**Extrahierter Text**
------------------------------------------------------------

Geltendmachung der Erbschaftsteuer im Nachlassinsolvenzverfahren


Leitsatz

Die vom Erben als Gesamtrechtsnachfolger aufgrund Erbanfalls nach § 3 Abs. 1 Nr. 1 ErbStG i.V.m. § 1922 BGB geschuldete Erbschaftsteuer ist eine Nachlassverbindlichkeit, die vom FA als Nachlassinsolvenzforderung im Nachlassinsolvenzverfahren geltend gemacht werden kann.

Tenor

Auf die Revision des Beklagten wird das Urteil des [X.] vom 30. April 2014  3 K 1915/12 [X.] aufgehoben.

Die Sache wird an das [X.] zurückverwiesen.

Diesem wird die Entscheidung über die Kosten des Revisionsverfahrens übertragen.

------------------------------------------------------------

**Datenauszüge**
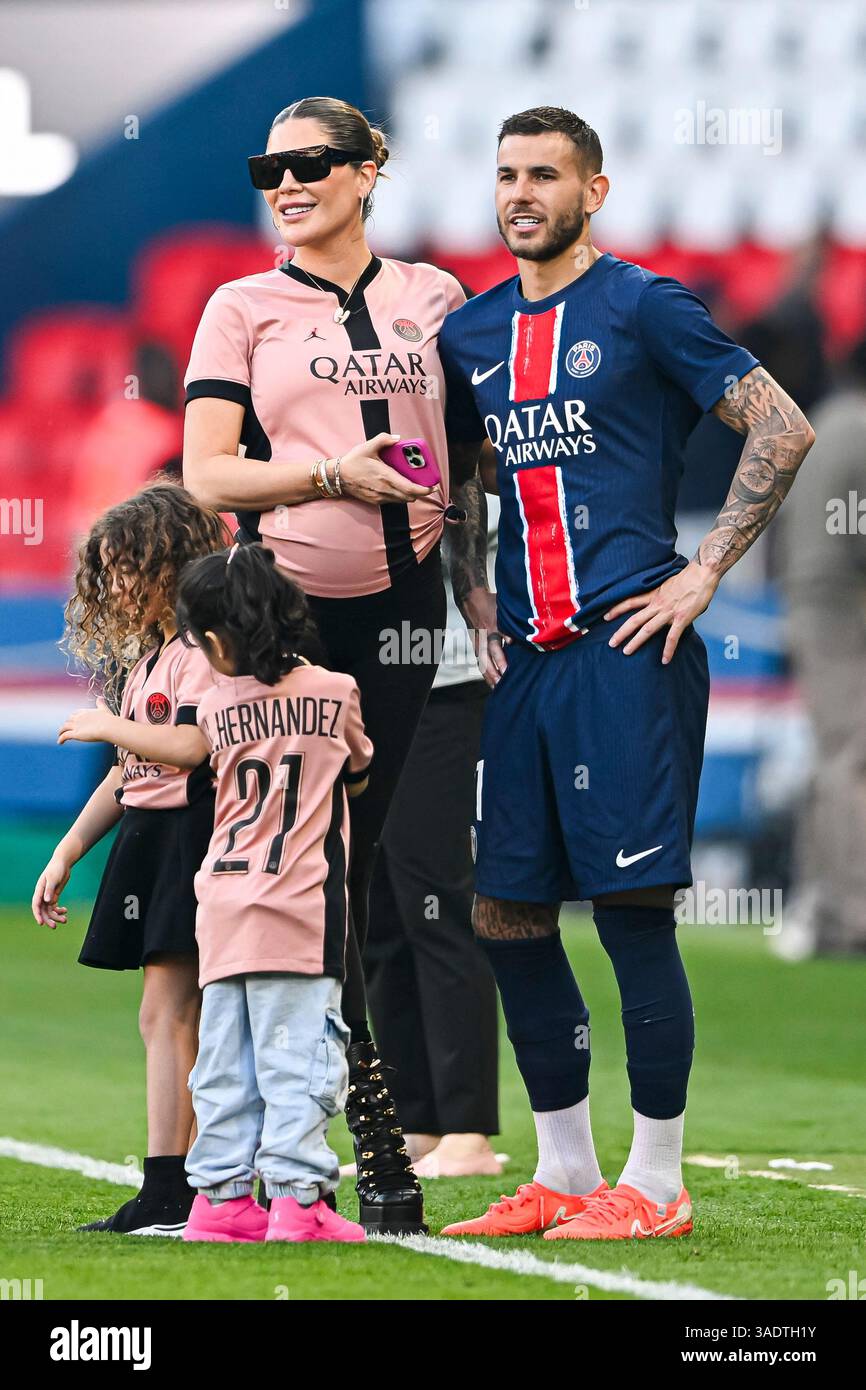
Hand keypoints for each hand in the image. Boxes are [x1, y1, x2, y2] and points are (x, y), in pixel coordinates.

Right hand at [31, 854, 71, 926]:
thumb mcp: (53, 878)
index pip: (36, 905)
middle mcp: (42, 895)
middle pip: (43, 910)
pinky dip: (59, 910)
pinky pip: (54, 907)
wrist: (63, 863)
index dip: (37, 915)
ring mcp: (48, 896)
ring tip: (64, 920)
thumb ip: (49, 889)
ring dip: (55, 916)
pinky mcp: (54, 896)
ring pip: (49, 910)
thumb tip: (46, 901)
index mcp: (39, 890)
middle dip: (48, 919)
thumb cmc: (56, 869)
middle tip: (54, 926)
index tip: (41, 923)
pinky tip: (65, 910)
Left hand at [58, 708, 115, 744]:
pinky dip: (60, 739)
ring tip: (60, 735)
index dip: (73, 717)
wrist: (108, 727)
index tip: (72, 720)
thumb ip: (101, 703)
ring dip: (61, 731)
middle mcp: (78, 718)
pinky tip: (60, 742)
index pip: (75, 713)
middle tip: (66, 728)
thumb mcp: (104, 709)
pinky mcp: (75, 734)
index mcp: (85, 712)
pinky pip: (64, 736)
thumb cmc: (108, 720)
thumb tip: (100, 697)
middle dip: (66, 724)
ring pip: (64, 727)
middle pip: (68, 720)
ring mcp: (76, 725)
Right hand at [338, 434, 437, 504]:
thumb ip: (384, 439)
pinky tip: (397, 485)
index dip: (425, 490)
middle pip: (410, 497)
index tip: (433, 486)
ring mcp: (381, 497)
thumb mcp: (368, 446)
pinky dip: (399, 495)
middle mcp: (385, 490)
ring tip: (412, 483)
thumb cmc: (353, 462)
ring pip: (402, 500)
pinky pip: (393, 501)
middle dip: (420, 491)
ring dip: (409, 494)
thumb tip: (397, 438)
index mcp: (386, 477)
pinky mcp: (376, 501)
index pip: (411, 488)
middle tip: (425, 483)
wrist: (337, 477)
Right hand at [461, 587, 508, 687]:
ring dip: (489, 675)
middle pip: (486, 658)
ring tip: (497, 688)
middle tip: (502, 684)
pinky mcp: (476, 645)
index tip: (507, 670)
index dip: (500, 659)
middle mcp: (483, 637)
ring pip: (482, 662)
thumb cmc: (491, 603)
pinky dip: (486, 672)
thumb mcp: (502, 610)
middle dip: (494, 672)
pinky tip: (492, 682)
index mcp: (491, 628)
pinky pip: (480, 661)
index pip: (495, 647)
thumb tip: (514, 640)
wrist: (470, 599)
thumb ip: (509, 625)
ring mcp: (478, 642)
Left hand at [605, 560, 719, 663]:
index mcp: (654, 595)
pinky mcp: (681, 618)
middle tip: (611, 644)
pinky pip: (672, 637)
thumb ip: (662, 597)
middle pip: (634, 619)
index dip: (617, 610)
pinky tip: (665, 660)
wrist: (702, 573)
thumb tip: (660, 606)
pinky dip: (668, 650)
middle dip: (621, 632)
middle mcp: (658, 604)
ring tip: (626, 652)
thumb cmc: (689, 578)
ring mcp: (669, 612)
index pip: (630, 602)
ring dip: (636, 641)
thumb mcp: (669, 585)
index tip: (605, 617)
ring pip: (647, 629)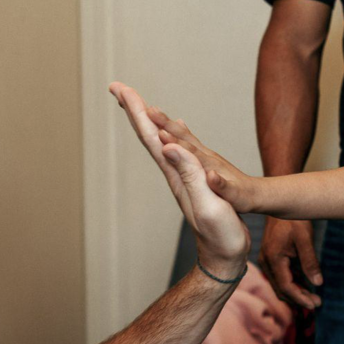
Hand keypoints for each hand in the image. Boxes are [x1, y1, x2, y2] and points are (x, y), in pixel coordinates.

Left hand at [109, 83, 249, 276]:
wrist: (225, 256)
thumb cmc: (220, 235)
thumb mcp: (208, 204)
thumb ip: (190, 175)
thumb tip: (167, 145)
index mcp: (176, 175)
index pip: (151, 137)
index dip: (137, 112)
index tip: (122, 89)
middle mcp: (174, 174)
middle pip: (149, 136)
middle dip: (134, 110)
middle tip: (118, 87)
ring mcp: (182, 179)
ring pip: (159, 143)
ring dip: (147, 121)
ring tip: (138, 103)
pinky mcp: (192, 184)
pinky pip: (176, 152)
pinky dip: (169, 136)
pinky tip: (169, 132)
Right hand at [260, 217, 322, 308]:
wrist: (280, 202)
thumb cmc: (293, 219)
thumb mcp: (305, 239)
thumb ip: (310, 262)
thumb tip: (318, 283)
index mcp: (274, 258)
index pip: (286, 286)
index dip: (300, 298)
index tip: (315, 304)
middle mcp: (266, 262)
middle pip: (281, 289)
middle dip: (299, 299)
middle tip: (318, 303)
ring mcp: (267, 261)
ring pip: (280, 285)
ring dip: (296, 293)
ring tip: (314, 298)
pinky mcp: (270, 258)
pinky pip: (280, 277)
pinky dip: (292, 284)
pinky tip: (305, 286)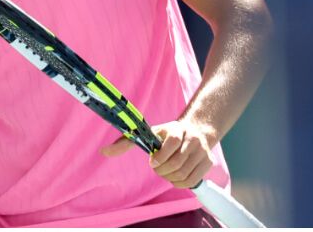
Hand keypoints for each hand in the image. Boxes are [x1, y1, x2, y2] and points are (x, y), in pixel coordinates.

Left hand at [99, 118, 216, 188]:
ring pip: (184, 174)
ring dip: (171, 178)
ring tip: (166, 171)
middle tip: (157, 168)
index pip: (171, 143)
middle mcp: (193, 139)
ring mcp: (203, 151)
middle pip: (176, 163)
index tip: (152, 162)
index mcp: (177, 129)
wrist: (196, 131)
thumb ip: (127, 142)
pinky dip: (180, 183)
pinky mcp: (208, 162)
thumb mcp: (149, 133)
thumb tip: (103, 151)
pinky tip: (175, 177)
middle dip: (163, 171)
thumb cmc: (166, 135)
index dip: (159, 157)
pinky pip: (192, 181)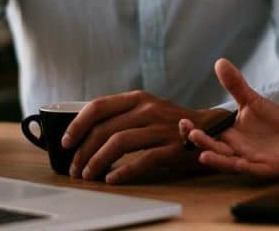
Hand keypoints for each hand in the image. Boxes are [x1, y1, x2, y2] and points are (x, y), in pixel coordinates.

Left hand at [63, 90, 219, 183]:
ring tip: (89, 176)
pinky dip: (123, 171)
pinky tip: (112, 179)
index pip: (98, 106)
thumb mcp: (147, 110)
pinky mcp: (172, 148)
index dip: (77, 125)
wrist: (212, 130)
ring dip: (97, 162)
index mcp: (138, 98)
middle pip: (105, 129)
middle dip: (83, 151)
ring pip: (118, 143)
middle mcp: (148, 109)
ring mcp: (161, 128)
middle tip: (75, 169)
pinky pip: (141, 160)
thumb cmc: (171, 124)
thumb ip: (122, 116)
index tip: (66, 142)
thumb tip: (85, 134)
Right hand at [179, 58, 278, 177]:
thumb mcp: (252, 101)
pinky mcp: (265, 168)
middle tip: (193, 134)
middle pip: (214, 150)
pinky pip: (253, 170)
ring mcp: (249, 161)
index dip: (193, 131)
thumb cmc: (273, 120)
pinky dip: (245, 167)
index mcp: (228, 136)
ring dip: (217, 161)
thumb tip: (219, 61)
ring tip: (203, 156)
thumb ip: (235, 85)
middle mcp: (234, 151)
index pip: (205, 136)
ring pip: (229, 164)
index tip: (184, 121)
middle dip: (203, 143)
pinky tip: (240, 162)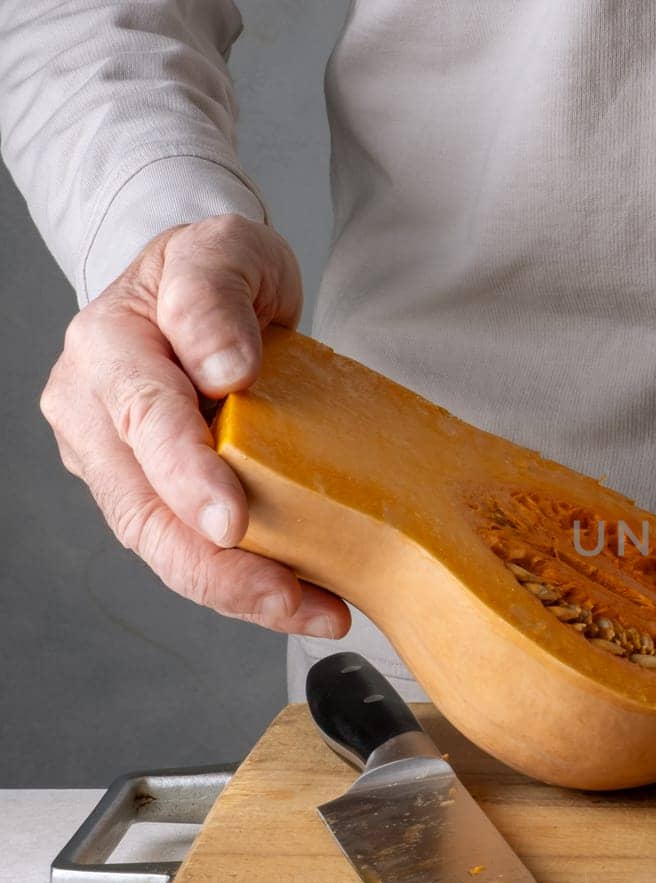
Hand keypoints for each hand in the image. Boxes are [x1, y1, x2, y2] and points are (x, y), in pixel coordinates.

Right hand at [39, 214, 350, 636]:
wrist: (204, 291)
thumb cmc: (217, 271)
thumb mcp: (226, 250)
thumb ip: (216, 298)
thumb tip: (225, 368)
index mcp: (108, 349)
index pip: (143, 418)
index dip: (186, 476)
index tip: (231, 523)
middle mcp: (93, 413)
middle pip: (144, 509)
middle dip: (216, 568)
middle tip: (287, 599)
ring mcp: (113, 462)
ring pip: (162, 547)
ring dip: (237, 592)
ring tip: (314, 611)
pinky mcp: (146, 496)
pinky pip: (189, 552)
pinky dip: (245, 583)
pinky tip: (305, 600)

------------------------------------------------------------

**Arbeitsauftrag 1**
Gib den Abschnitt des extrahierten Texts, beginnend bei „Auf die Revision“ und endend bei „des Revisionsverfahrens übertragen.“, erneut wieder und ersetze darin „Kosten“ durch „Auslagen“.
**Arbeitsauftrag 2**
Als was wird die vom Erben geschuldete Erbschaftsteuer im extrahierten Text eingeordnet?
**Arbeitsauftrag 3**
Nenne alle verschiedenen Wörter im extrahierten Text, die mit „Nachlass“ beginnen.
Stütze dich ausschließlich auf den extrahierten Text, nicht auf das Material.

**Ausgabe 1**
Auf die Revision des Beklagten wird das Urteil des [X.] vom 30. April 2014  3 K 1915/12 [X.] aufgehoben.

Die Sache wird an das [X.] zurückverwiesen.

Diesem wird die Entscheidung über die Auslagen des Revisionsverfahrens übertragen.

**Ausgabe 2**
Als Nachlassverbindlichkeit.

**Ausgabe 3**
Nachlassinsolvenzverfahren, Nachlassverbindlichkeit, Nachlassinsolvenzforderung